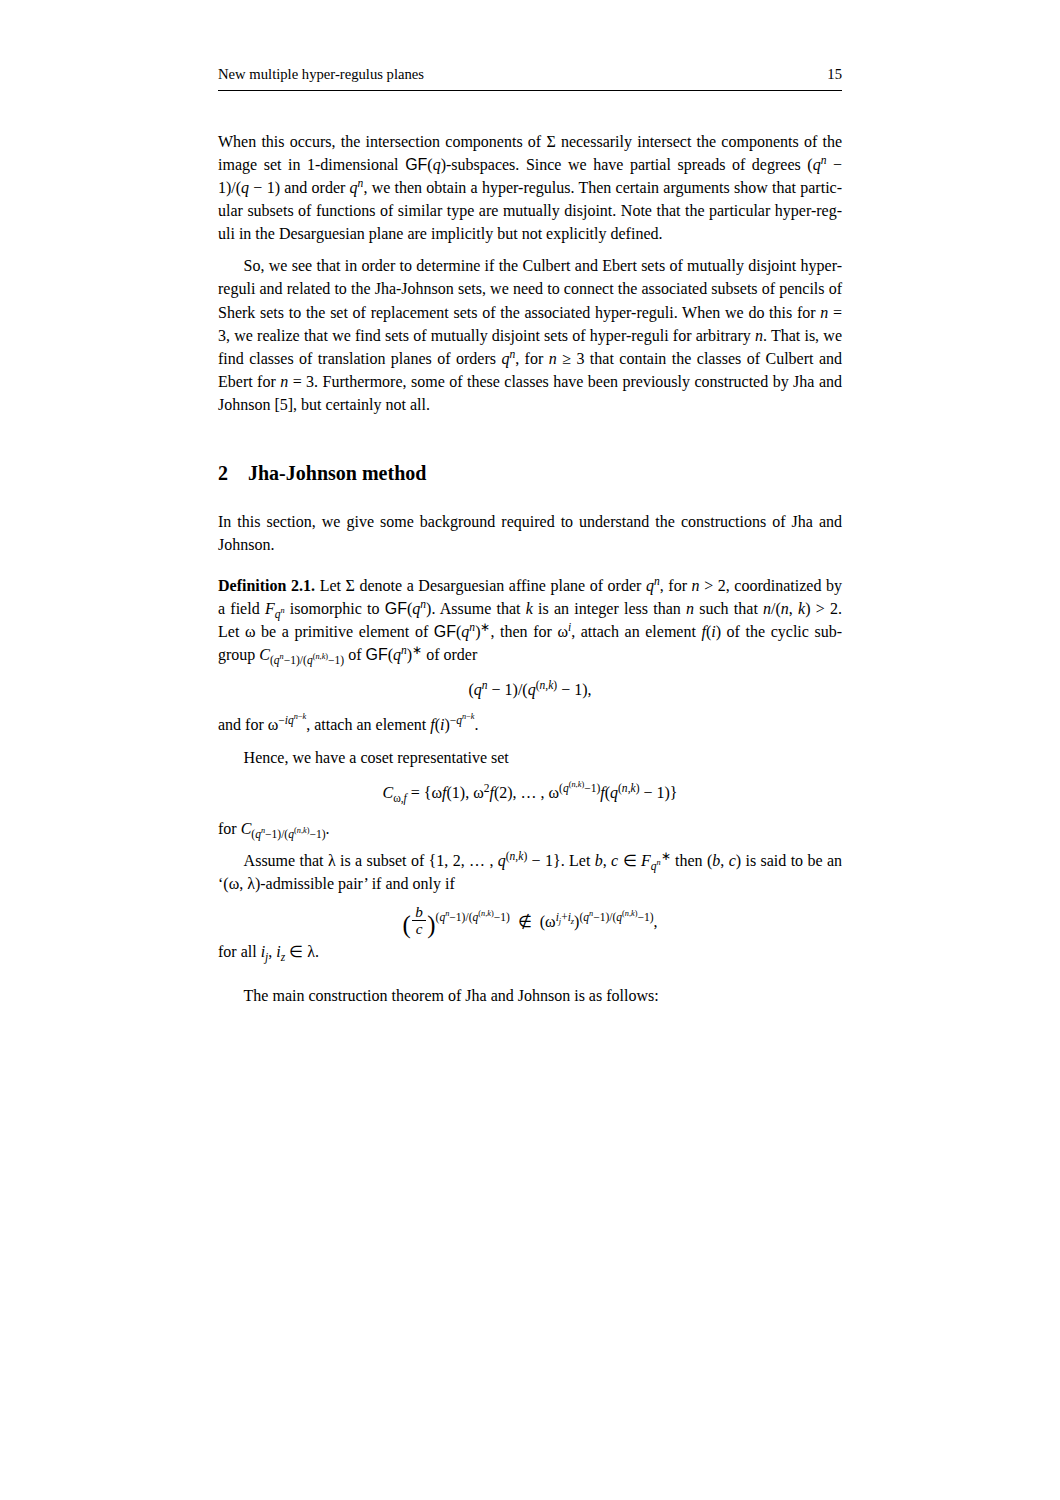New multiple hyper-regulus planes 15
When this occurs, the intersection components of Σ necessarily intersect the components of the image set in 1-dimensional GF(q)-subspaces. Since we have partial spreads of degrees (qn − 1)/(q − 1) and order qn, we then obtain a hyper-regulus. Then certain arguments show that particular subsets of functions of similar type are mutually disjoint. Note that the particular hyper-reguli in the Desarguesian plane are implicitly but not explicitly defined.
So, we see that in order to determine if the Culbert and Ebert sets of mutually disjoint hyper-reguli and related to the Jha-Johnson sets, we need to connect the associated subsets of pencils of Sherk sets to the set of replacement sets of the associated hyper-reguli. When we do this for n = 3, we realize that we find sets of mutually disjoint sets of hyper-reguli for arbitrary n. That is, we find classes of translation planes of orders qn, for n ≥ 3 that contain the classes of Culbert and Ebert for n = 3. Furthermore, some of these classes have been previously constructed by Jha and Johnson [5], but certainly not all.
2 Jha-Johnson method
In this section, we give some background required to understand the constructions of Jha and Johnson.
Definition 2.1. Let Σ denote a Desarguesian affine plane of order qn, for n > 2, coordinatized by a field Fqn isomorphic to GF(qn). Assume that k is an integer less than n such that n/(n, k) > 2. Let ω be a primitive element of GF(qn)∗, then for ωi, attach an element f(i) of the cyclic subgroup C(qn−1)/(q(n,k)−1) of GF(qn)∗ of order
(qn − 1)/(q(n,k) − 1),
and for ω−iqn−k, attach an element f(i)−qn−k.
Hence, we have a coset representative set
Cω,f = {ωf(1), ω2f(2), … , ω(q(n,k)−1)f(q(n,k) − 1)}
for C(qn−1)/(q(n,k)−1).
Assume that λ is a subset of {1, 2, … , q(n,k) − 1}. Let b, c ∈ Fqn∗ then (b, c) is said to be an ‘(ω, λ)-admissible pair’ if and only if
(bc)(qn−1)/(q(n,k)−1) ∉ (ωij+iz)(qn−1)/(q(n,k)−1),
for all ij, iz ∈ λ.
The main construction theorem of Jha and Johnson is as follows:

______________________________

Give again exactly, and only, the lines above starting at the one with "(qn − 1)/(q(n,k)" and ending at the one with "for C(qn−1)/(q(n,k)−1).".

(qn − 1)/(q(n,k) − 1),
and for ω−iqn−k, attach an element f(i)−qn−k.
Hence, we have a coset representative set
Cω,f = {ωf(1), ω2f(2), … , ω(q(n,k)−1)f(q(n,k) − 1)}
for C(qn−1)/(q(n,k)−1).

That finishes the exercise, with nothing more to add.